À peine avait-il débuté que le Congrès des exploitants de Deauville s’est aussitôt orienté vers la thématique qui anime ardemment les salles de cinéma depuis quelques mois : la transition énergétique. Cela en raison d’une inflation des coûts de l’énergie qui ne cesse de prospérer. À cette occasion, il a été annoncé la mise en place d’une nouvelle commission dédiée à l’écologie des cinémas. Celle-ci, présidée par Marie-Christine Désandré, aura pour membres des représentants de toutes les catégories d’exploitation. Ses premiers travaux porteront sur la conception d’une méthodologie visant à mettre en place un plan d’action efficace. La généralisation des projections laser semble d’ores et déjà incontournable, avec une réduction de 10% de la consommation énergétique. C’est ce qui a été rappelé lors de la traditionnelle séance des rapports de branche, où la petite exploitation a pu témoigner de la souffrance de certains exploitants face à une hausse continue de l’inflation, amenant une réduction des marges et bénéfices des cinémas qui ne peuvent alors plus investir suffisamment pour se moderniser et rester attractif.

De son côté, la moyenne exploitation espère la création d’un fonds dédié à la "laserisation" du parc de salles en raison de l’explosion des dépenses énergétiques. Le Président de la Fédération nationale des cinémas français, Richard Patry, a rappelé combien l’exploitation avait eu l’occasion de prendre au sérieux la transition écologique, que ce soit à travers la publication d’une charte sur les économies d’énergie ou sur les usages à adopter afin de réduire la consommation énergétique. Et l’institution ne compte pas s’arrêter là. "Notre plan d’installation de projecteur laser devrait nous permettre d’économiser la consommation énergétique d’une ville de 20 000 habitants sur une année, témoigne le président de la FNCF. Il doit être financé à hauteur de 400 M€ et nous espérons bénéficier du soutien du CNC ainsi que des collectivités territoriales, comme la région Grand-Est qui a récemment investi 1,8 M€ pour aider les cinémas de son territoire à réussir leur transition énergétique."

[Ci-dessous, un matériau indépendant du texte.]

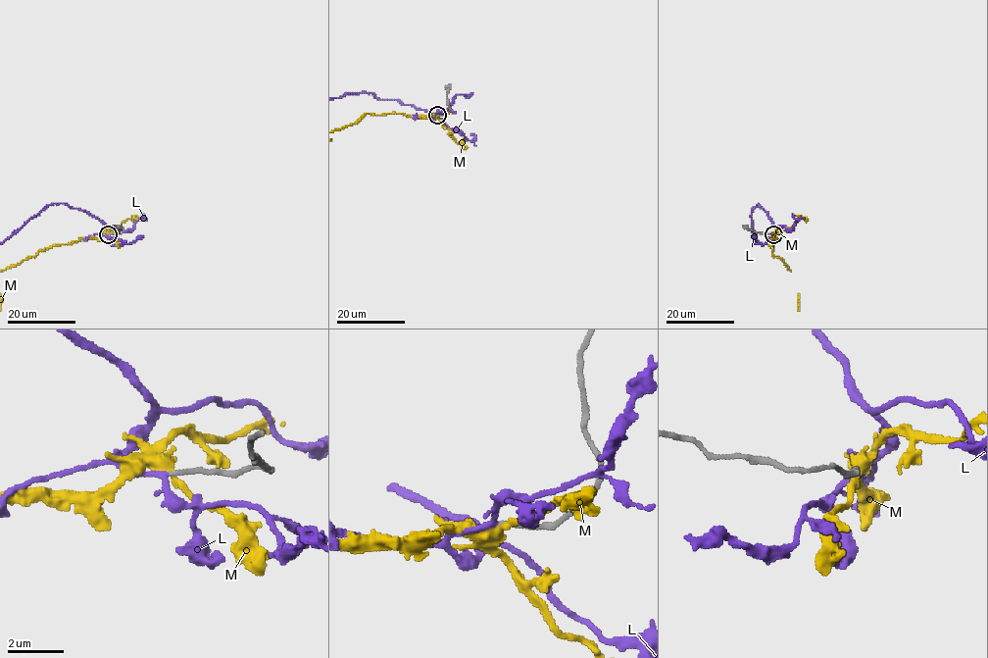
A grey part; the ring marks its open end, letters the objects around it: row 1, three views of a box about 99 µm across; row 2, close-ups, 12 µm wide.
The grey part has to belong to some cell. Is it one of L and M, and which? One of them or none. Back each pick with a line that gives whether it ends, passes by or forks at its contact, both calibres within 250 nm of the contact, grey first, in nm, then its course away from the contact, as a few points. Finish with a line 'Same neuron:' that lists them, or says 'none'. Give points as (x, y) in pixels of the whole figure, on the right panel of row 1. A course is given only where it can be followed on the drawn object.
L: it passes by; calibres 160 and 190 nm
Same neuron: L

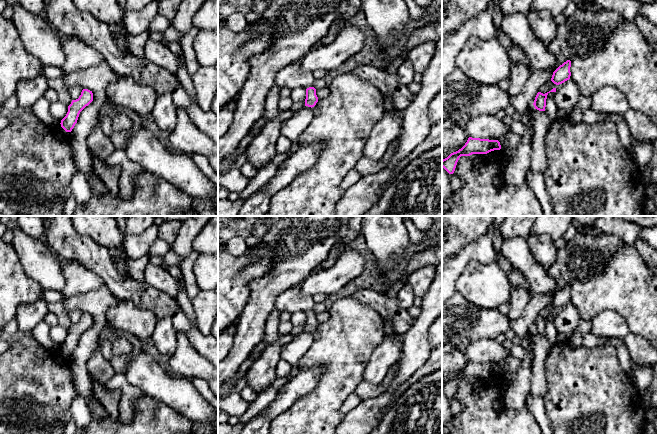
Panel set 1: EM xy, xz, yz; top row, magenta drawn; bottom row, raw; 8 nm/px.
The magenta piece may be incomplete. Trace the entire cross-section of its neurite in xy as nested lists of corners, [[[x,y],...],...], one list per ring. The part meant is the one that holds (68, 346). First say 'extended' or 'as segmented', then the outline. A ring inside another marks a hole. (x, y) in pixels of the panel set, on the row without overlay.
as segmented | [[[83,313],[78,323],[72,324],[68,330],[66,340],[61,344],[61,351],[66,356],[71,356],[77,347],[80,336],[93,325],[93,317],[88,313]]]

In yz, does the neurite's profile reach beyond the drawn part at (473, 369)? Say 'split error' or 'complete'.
complete

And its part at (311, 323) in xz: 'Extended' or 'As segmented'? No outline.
As segmented

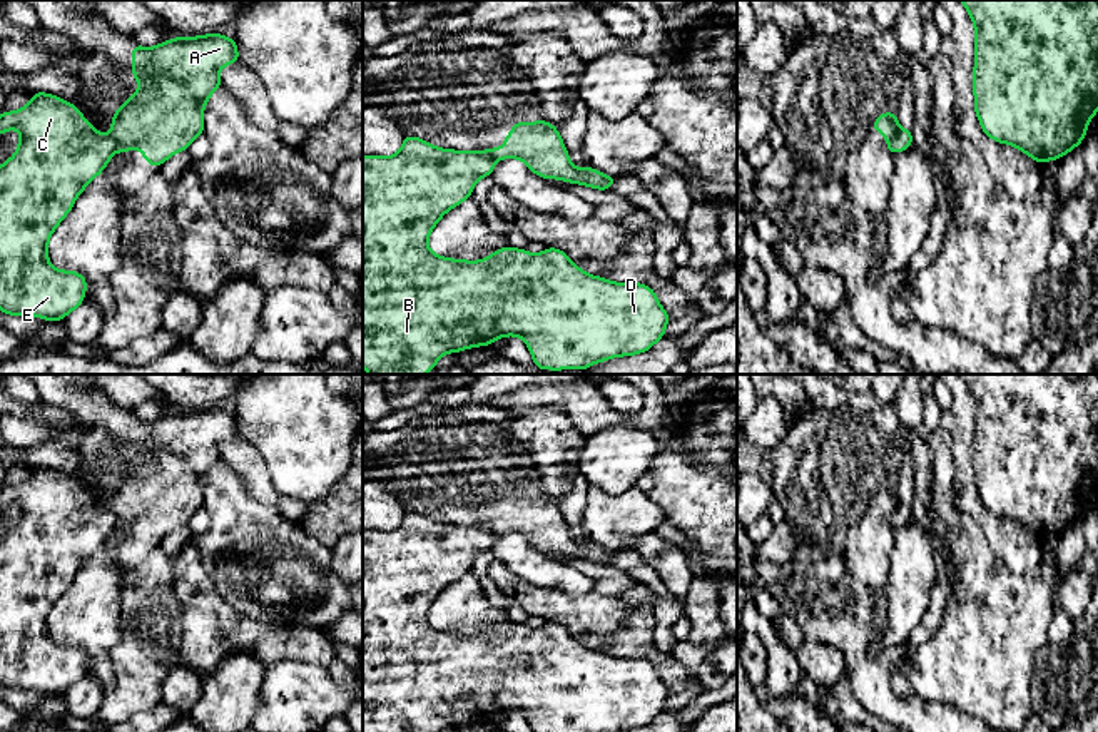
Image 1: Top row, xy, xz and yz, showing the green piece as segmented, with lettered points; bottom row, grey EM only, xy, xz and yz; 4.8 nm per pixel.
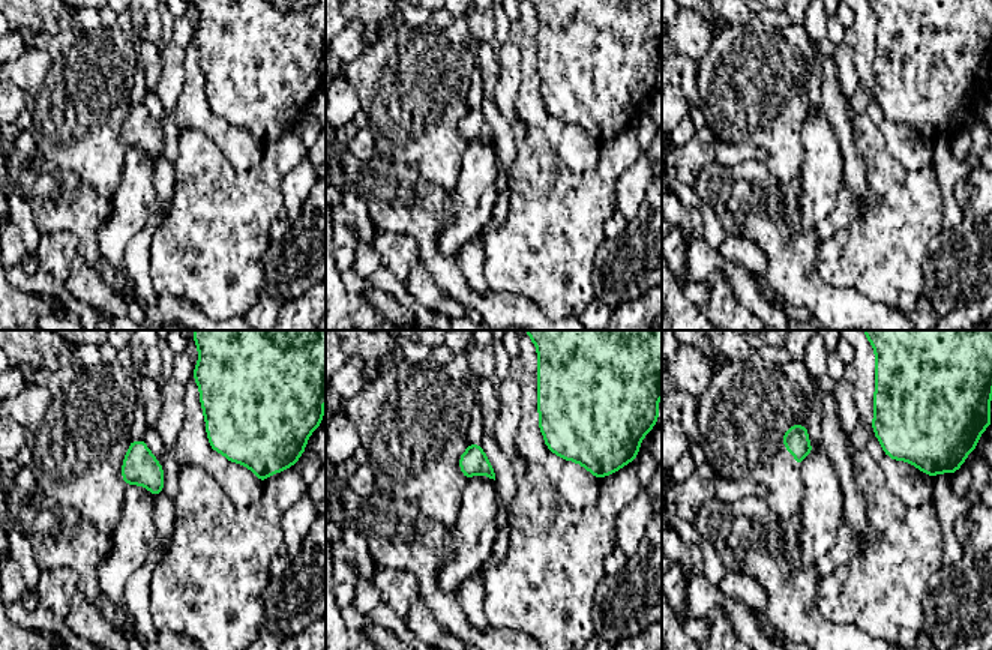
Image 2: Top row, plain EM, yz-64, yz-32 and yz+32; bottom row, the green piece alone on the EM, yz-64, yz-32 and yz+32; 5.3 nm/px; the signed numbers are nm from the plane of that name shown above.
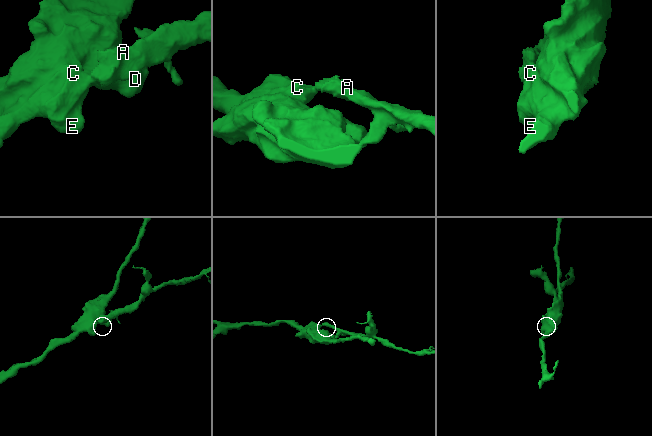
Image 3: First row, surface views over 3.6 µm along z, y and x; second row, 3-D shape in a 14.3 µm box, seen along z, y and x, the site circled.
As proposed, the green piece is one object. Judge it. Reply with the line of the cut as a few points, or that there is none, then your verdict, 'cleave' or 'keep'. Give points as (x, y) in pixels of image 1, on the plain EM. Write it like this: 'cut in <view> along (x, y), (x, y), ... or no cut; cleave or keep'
cut in xy along (109, 508), (116, 515), (117, 525); cleave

Objectiver les données des salles

La traditionnel débat avec les pouvoirs publics a d’abord permis de rappeler combien la structure même de l’activité de l’exploitation avait changé depuis l’année triomphale de 2019, notamment avec la fin des VPF et l’effet que cette dernière a pu avoir sur les plans de sortie. La FNCF attend donc impatiemment les prochaines études de l’Observatoire de la diffusion afin de mieux étudier la répartition des entrées, sur les films comme les salles, et "objectiver ces données".

Bien que n’ayant pu faire le déplacement à Deauville, la ministre de la Culture, Rima Abdul-Malak, a néanmoins adressé un message aux exploitants présents dans la salle du CID. "Nous étions si inquiets de la fréquentation l’an dernier. Elle s’est finalement redressée grâce à notre diversité et à notre production locale forte. Désormais, il nous faut continuer à accompagner les évolutions du marché. Pour cela, nous réfléchissons à de nouveaux dispositifs de régulation. À ce titre, la réforme du classement art et essai devra permettre de mieux soutenir la prise de risque des exploitants dans leur programmation audacieuse, tout en assurant que la diffusion du cinéma d’auteur soit plus justement répartie sur tout le territoire français."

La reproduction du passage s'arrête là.